● **Job**: Of all the lines in the entries below, give again exactly those starting at the line containing "quintillion bytes of data" and ending at the line containing "capacity in an", both ends included, and no others.

[Start of section]

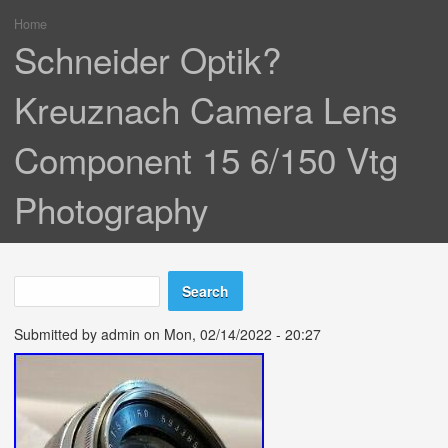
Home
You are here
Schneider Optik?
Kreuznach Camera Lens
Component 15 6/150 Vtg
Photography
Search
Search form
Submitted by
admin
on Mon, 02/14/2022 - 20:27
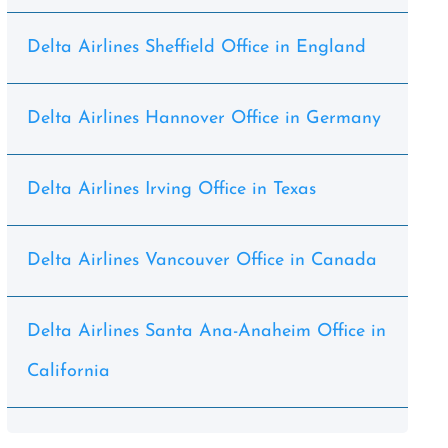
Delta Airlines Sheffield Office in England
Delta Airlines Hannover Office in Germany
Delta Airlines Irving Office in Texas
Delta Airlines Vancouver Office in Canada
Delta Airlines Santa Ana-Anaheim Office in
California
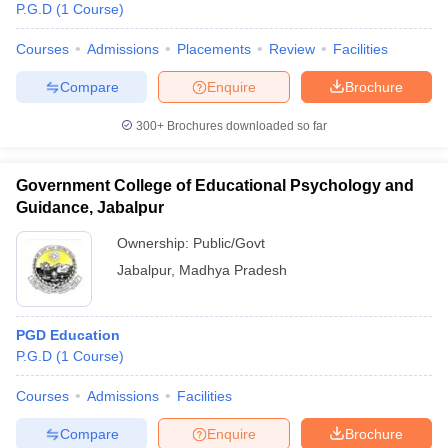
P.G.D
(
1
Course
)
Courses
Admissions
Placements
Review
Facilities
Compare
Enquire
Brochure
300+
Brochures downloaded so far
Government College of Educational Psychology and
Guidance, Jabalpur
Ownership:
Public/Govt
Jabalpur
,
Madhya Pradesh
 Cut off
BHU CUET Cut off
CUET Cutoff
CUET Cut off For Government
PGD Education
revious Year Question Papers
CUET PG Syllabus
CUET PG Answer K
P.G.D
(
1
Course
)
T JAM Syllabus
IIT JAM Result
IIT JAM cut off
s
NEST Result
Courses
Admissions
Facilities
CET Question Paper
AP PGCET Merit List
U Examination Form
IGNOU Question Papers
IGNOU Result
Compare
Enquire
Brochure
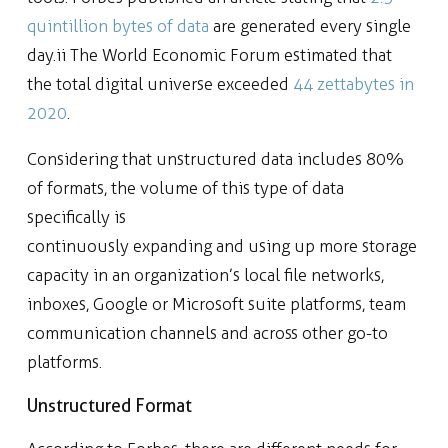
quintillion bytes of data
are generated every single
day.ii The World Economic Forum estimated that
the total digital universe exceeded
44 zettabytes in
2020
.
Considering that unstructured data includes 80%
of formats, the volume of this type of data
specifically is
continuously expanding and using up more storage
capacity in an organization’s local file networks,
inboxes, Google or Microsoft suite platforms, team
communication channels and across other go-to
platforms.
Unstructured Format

[End of section]

● **Answer section**:
quintillion bytes of data
are generated every single
day.ii The World Economic Forum estimated that
the total digital universe exceeded
44 zettabytes in
2020
.
Considering that unstructured data includes 80%
of formats, the volume of this type of data
specifically is
continuously expanding and using up more storage
capacity in an organization’s local file networks,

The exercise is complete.